Snell benefited from Tschida’s strike zone as well, getting some generous calls that helped him rack up some big strikeouts. Hard to believe that you can say this about a guy who put about 45 guys on base and only got 16 outs, but he didn’t pitch as well as his final line may indicate. If Snell was going to give Wak any second thoughts about putting him in the bullpen, that performance won’t do it. He showed all the same problems he’s always had – can’t get lefties out, struggles to command his fastball – and will now have to try to salvage his season in relief. We’ll talk about why he’s the kind of guy who might benefit quite a bit from moving to the bullpen later, but for now, let’s just say that I’m pretty happy that Snell won’t be starting again in five days.
Snell’s first inning jam wasn’t really his fault, though. After DeJesus started the game with a solid single, Snell got Scott Podsednik to hit a weak ground ball right to Chone Figgins. Except, Figgins was covering second base, because DeJesus was running on the pitch. I know Podsednik isn’t a pull power guy or anything, but I have no idea why Figgins was the guy covering in that situation. You generally have the middle infielder the hitter’s opposite side cover the base on a steal, and the M’s decision to have Figgins cover there cost them an easy out. We’ll have to watch to see if they do that with other slap hitters throughout the year, or if there’s a post-game explanation for why Jack Wilson wasn’t covering on that play.
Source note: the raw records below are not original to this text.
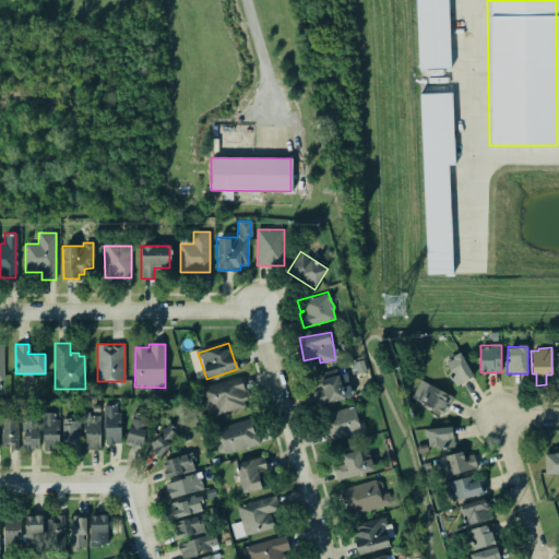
[(478,376),(467,352),(445,363),(455,385),(478,376)]
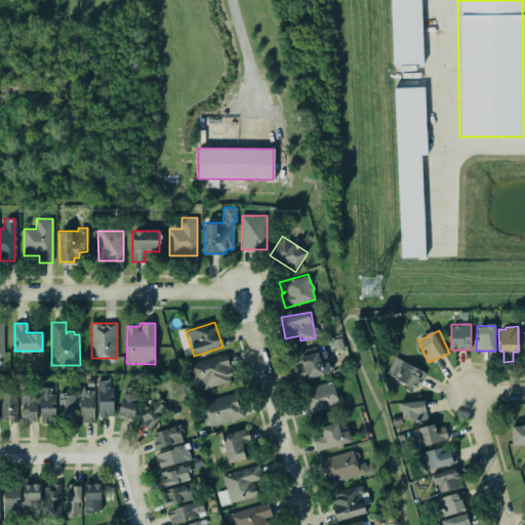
[(304,366),(295,368),(298,381),(324,374),(317,348),(299,352),(304,366)]
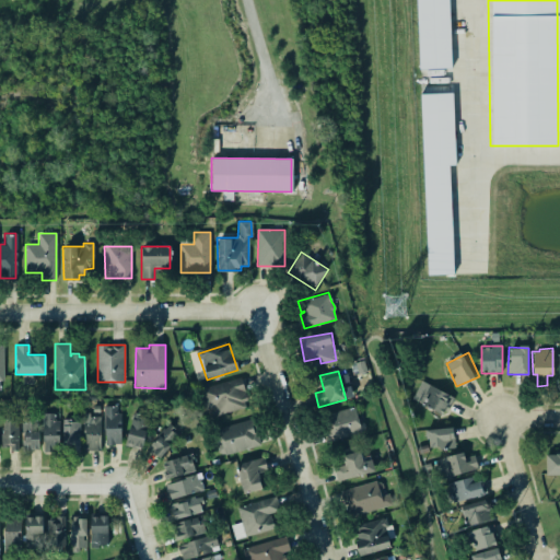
[(213,407),(217,417),(243,408),(241,404),(249,401),(241,376),(200,389),(206,410),(213,407)]
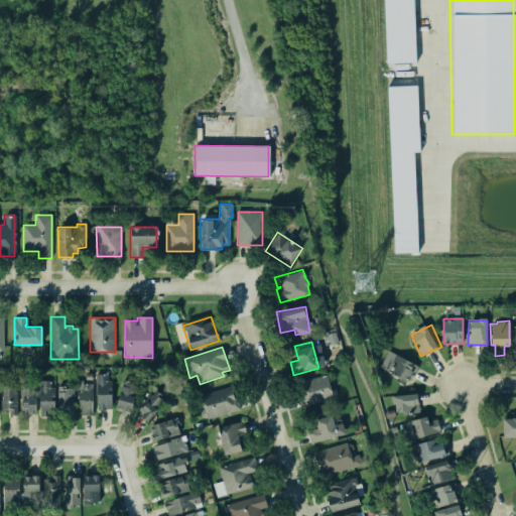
[(408,382),(416,365),(388,351),(380,368),(408,382)]
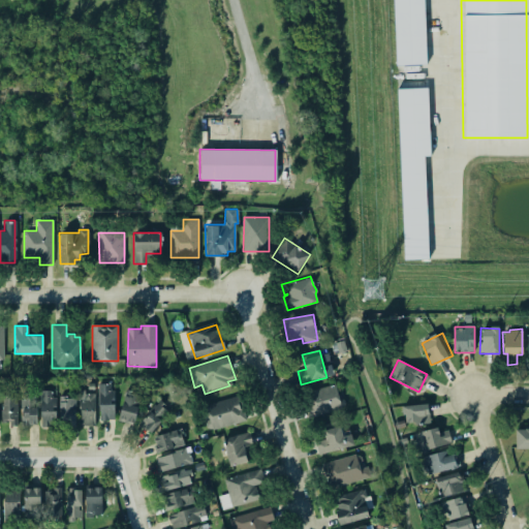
[(115,384),(99,384),(98,419),(114,421),(115,384)]
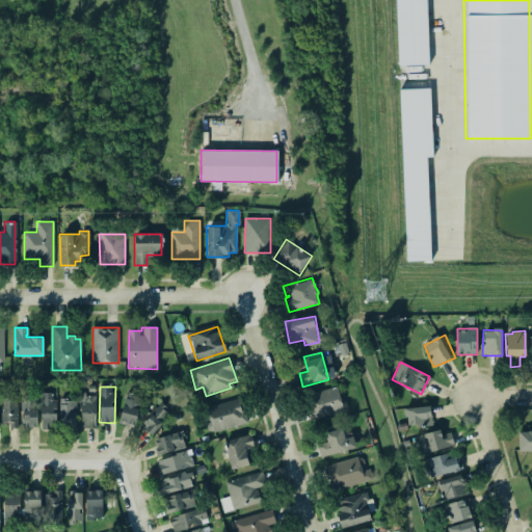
[(343,413),(340,389),(308,393),(311,418),(343,413)]
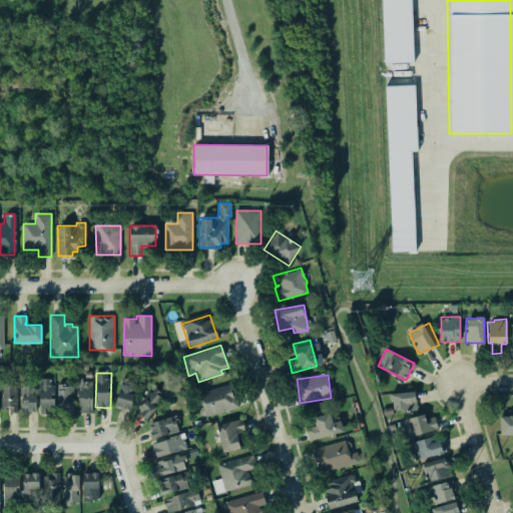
[(93,413),(92,378),(77,378),(77,414),(93,413)]
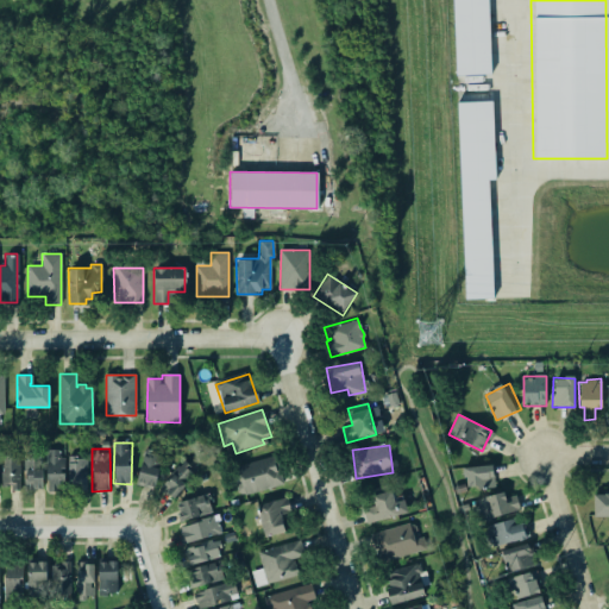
[(135,483),(145,449),(150,449),(149,453),(162,456),(154,489),(135,483)]
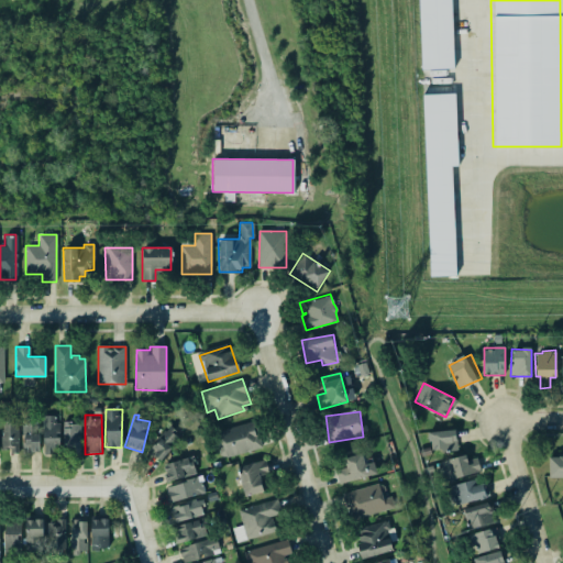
[(44,454),(59,453),(58,416),(43,417),(44,454)]
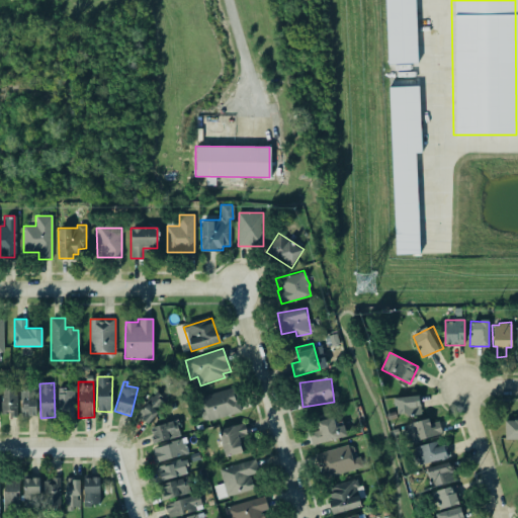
[(193,398),(237,385),(237,397),(240,411),(207,421),(204,419),(199,420),(193,398)]
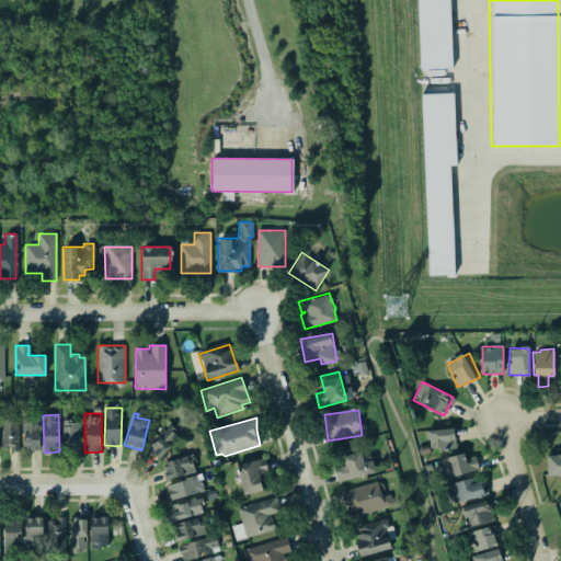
[(39,421),(20,421),(4,421),(3,450),(21,450),(39,451),(39,421)]
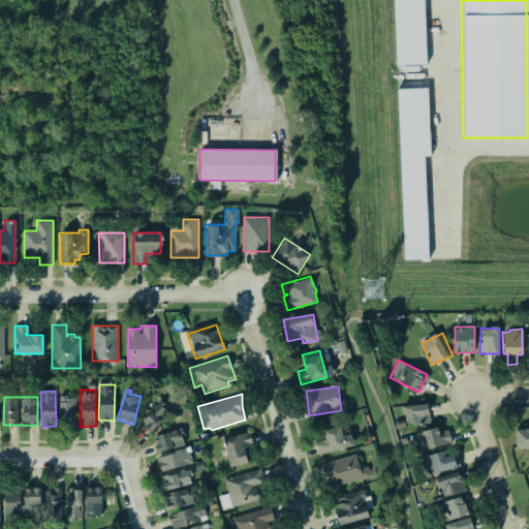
[(75,423),(74,397),(59,398),(60,424),(75,423)]
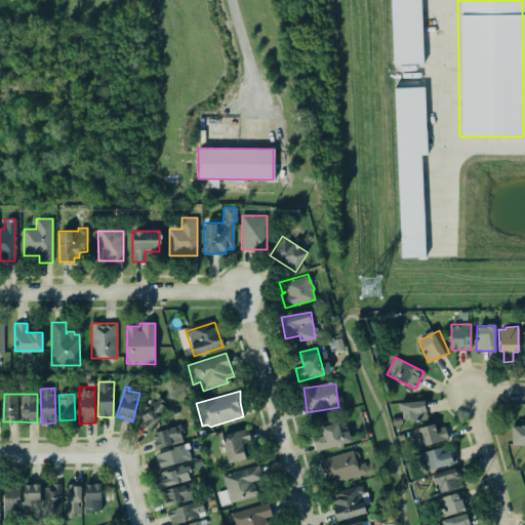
[(150,430),(168,406),(155,396),(136,420),(150,430)]
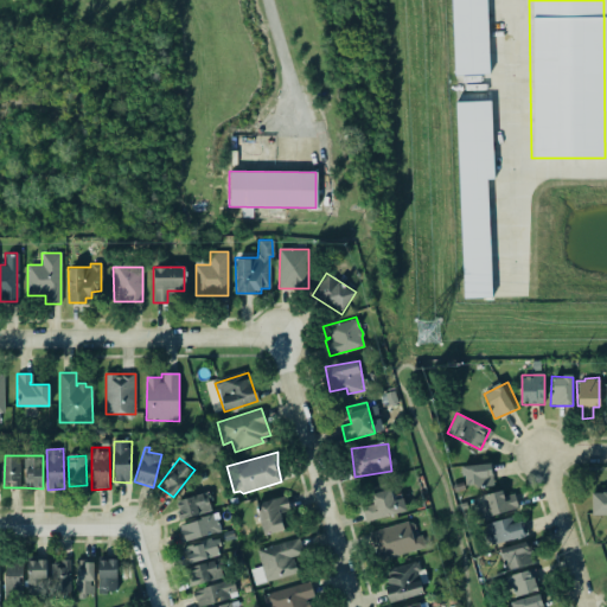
[(465,486),(493,485),(492,464),(464,465),(465,486)]
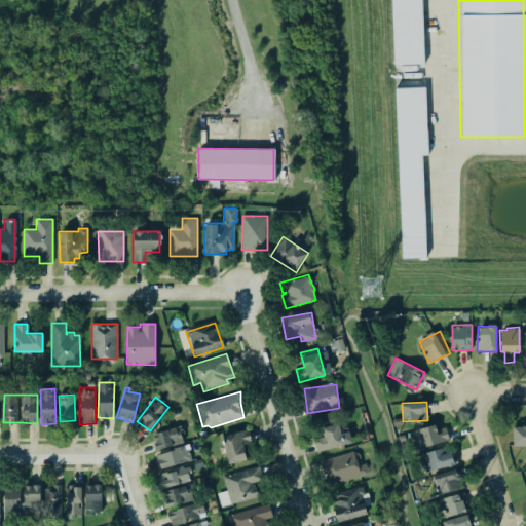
[(324,438),(314,440),(317,451),(360,440),(354,419),(338,423),(337,419),(320,423),(324,438)]
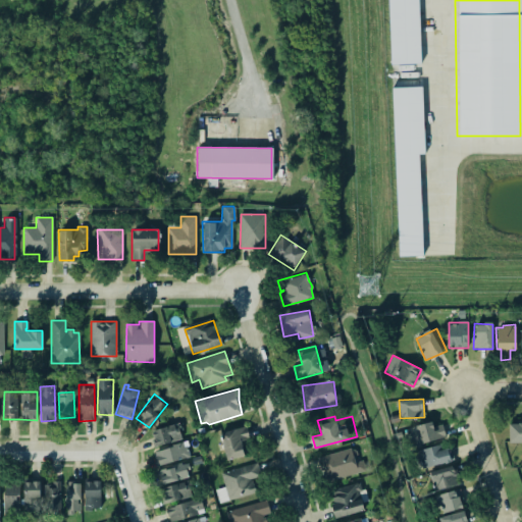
[(510,444),(521,442),(521,423),(509,424),(510,444)]
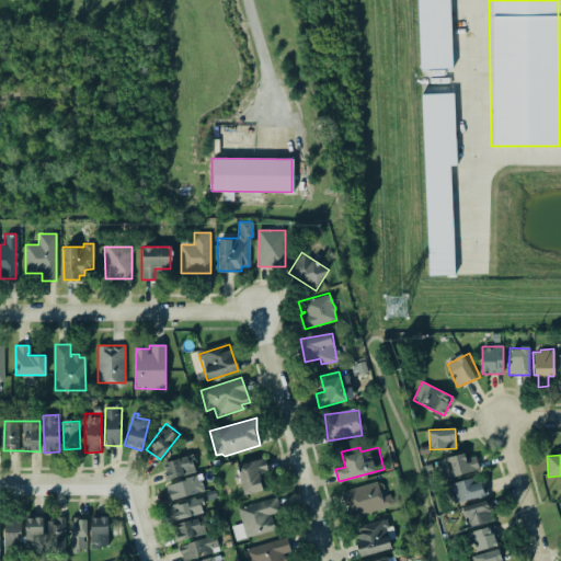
[(162,462),(165,480),(192,474),(189,457),(162,462)]
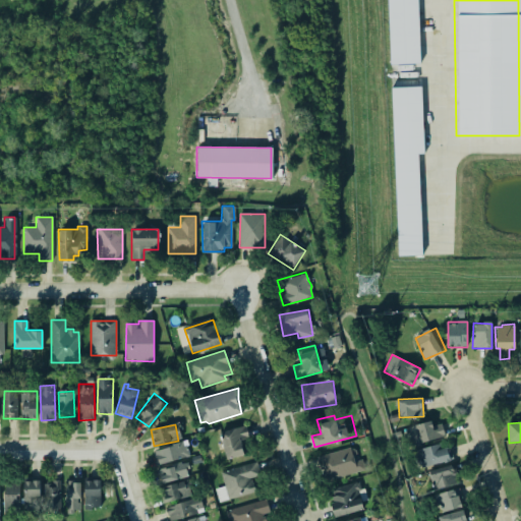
[(220,431),(245,424),(249,440),(239,441),(243,455),(226,460),(220,431)]
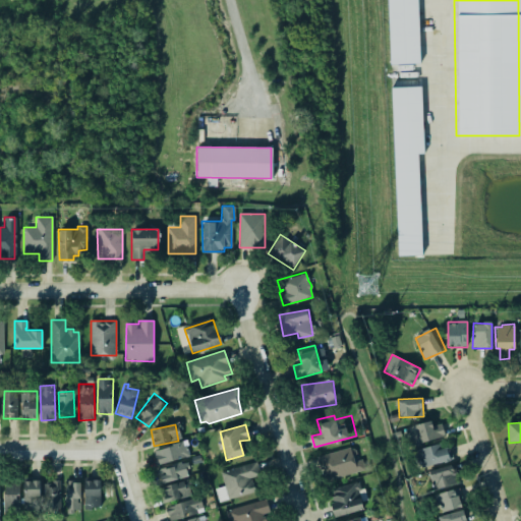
[(154,450),(186,439),(189,457),(158,464),(154,450)]
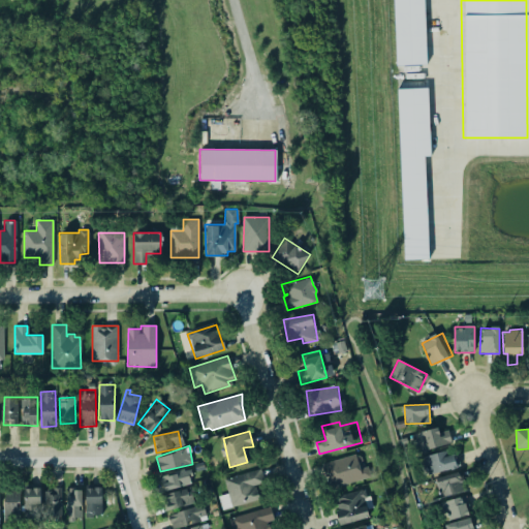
[(453,450),(425,457),(428,474),(457,468),(453,450)]
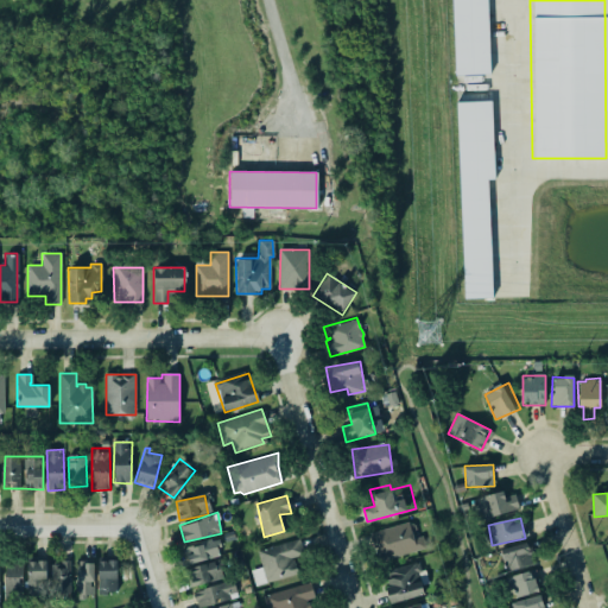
[(369,532),(407,521),(412,538),(422,534),(425,548),(378,561),(369,532)]
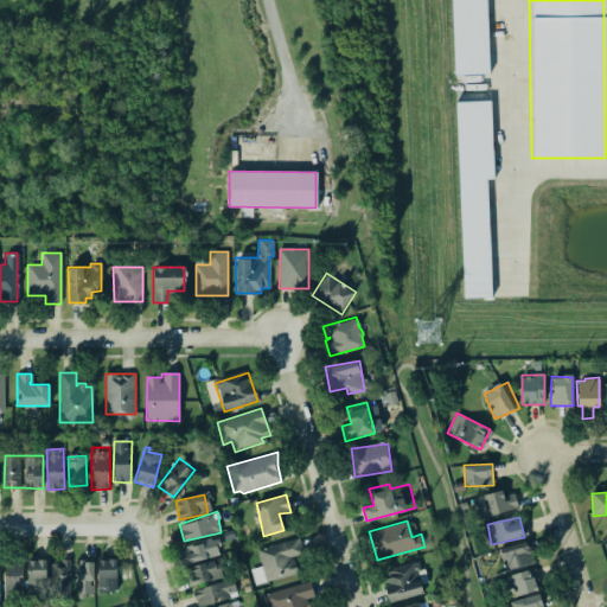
[(256,549),(299,537),(304,555),(294,558),(298,572),(267,582),(256,549)]
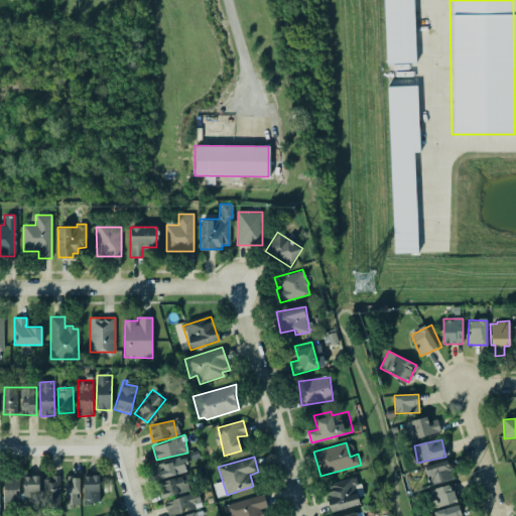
[(189,472),(185,459),(157,466),(160,479),(189,472)]
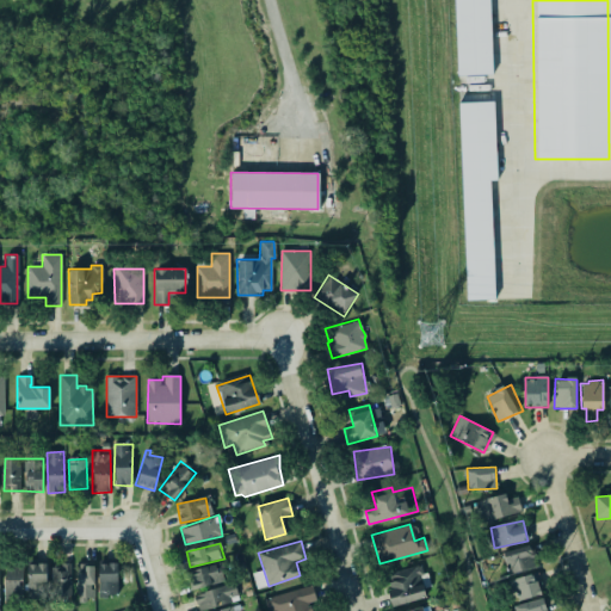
[(500,553),(507,574),(534,566),(532,559),(536,557),(531,543),(500,553)]
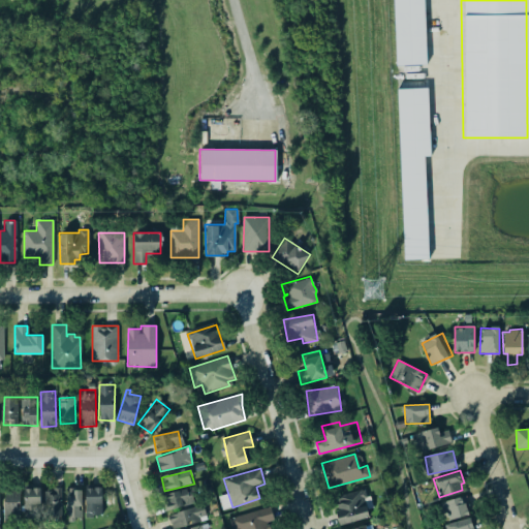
[(39,487),(39,515),(23,515),(23,488),(30,488),(30,489),(32,489),(32,487),(39,487)]
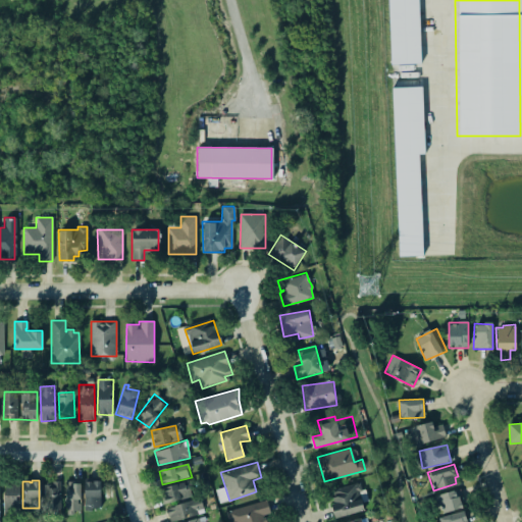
[(66,513),(73,513),(73,509),(80,509),(80,503),(76,503),(76,499),(80,499),(80,482),(72,482),(72,481),(65,481),(65,498),(63,498),(63,504),(66,507),(66,513)]
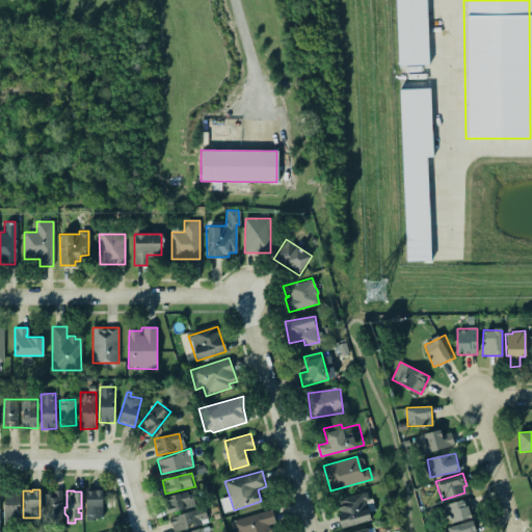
[(85,490),(86,520),(104,519),(103,490),(85,490)]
The Royals really are the Mariners of a couple of years ago. Even their good hitters are swing-at-anything hacks, and the line-up doesn’t have very many good hitters. The Royals swung themselves right out of a bunch of rallies, and should have ran up a much bigger lead on Snell, given all the opportunities they had to score. If you want to remember how bad the organization was a couple of years ago, just watch the Royals play.